#### Request:
Collect every line below that contains the string "median". Case counts.

#### Records to use:

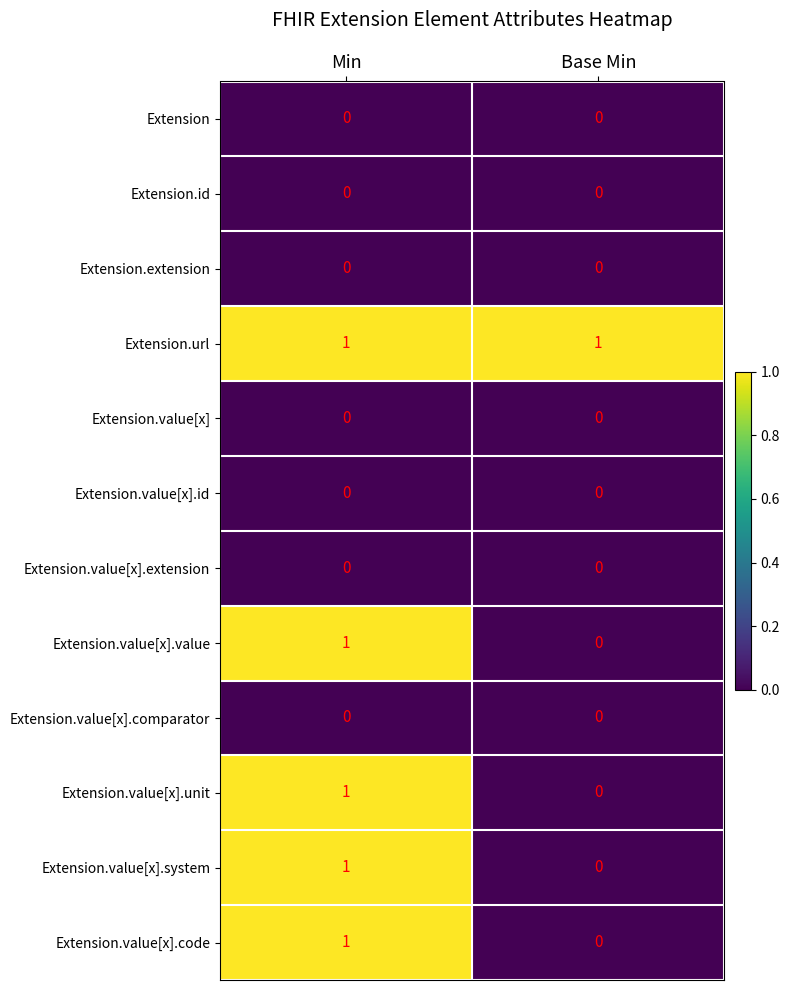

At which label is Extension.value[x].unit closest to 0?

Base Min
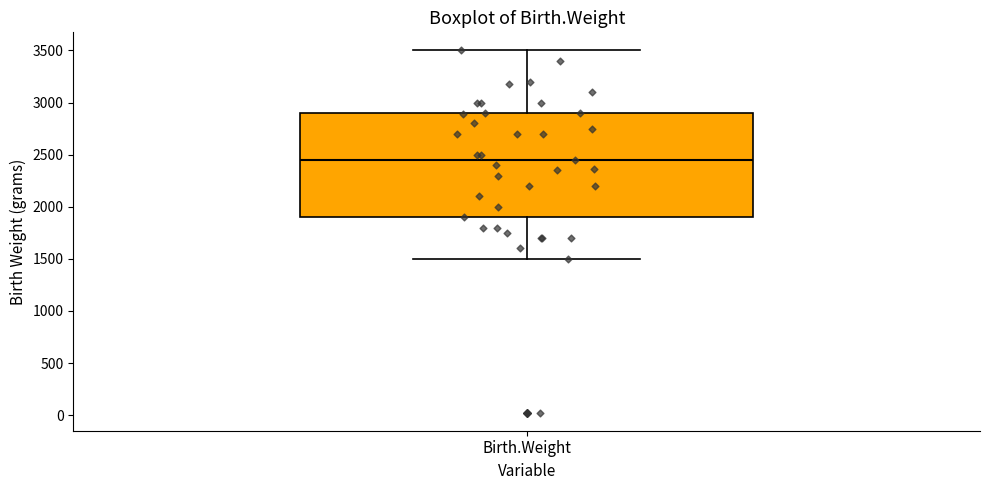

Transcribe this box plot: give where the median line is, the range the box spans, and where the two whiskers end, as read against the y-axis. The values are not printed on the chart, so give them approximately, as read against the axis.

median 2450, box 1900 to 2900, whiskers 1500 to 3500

...

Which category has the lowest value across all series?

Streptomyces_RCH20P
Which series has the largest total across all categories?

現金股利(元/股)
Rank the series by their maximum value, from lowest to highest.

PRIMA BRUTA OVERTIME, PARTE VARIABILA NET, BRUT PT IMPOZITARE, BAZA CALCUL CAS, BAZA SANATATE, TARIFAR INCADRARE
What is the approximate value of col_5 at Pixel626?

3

#### Solution for this problem:
Transcribe this box plot: give where the median line is, the range the box spans, and where the two whiskers end, as read against the y-axis. The values are not printed on the chart, so give them approximately, as read against the axis.
median 2450, box 1900 to 2900, whiskers 1500 to 3500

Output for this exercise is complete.